#### Records for processing
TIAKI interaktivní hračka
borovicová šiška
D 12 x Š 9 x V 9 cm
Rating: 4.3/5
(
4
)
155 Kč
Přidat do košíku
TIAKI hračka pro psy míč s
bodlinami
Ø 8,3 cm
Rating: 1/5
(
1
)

#### Problem details
Retype the records exactly.

#### Final answer
TIAKI interaktivní hračka
borovicová šiška
D 12 x Š 9 x V 9 cm
Rating: 4.3/5
(
4
)
155 Kč
Přidat do košíku
TIAKI hračka pro psy míč s
bodlinami
Ø 8,3 cm
Rating: 1/5
(
1
)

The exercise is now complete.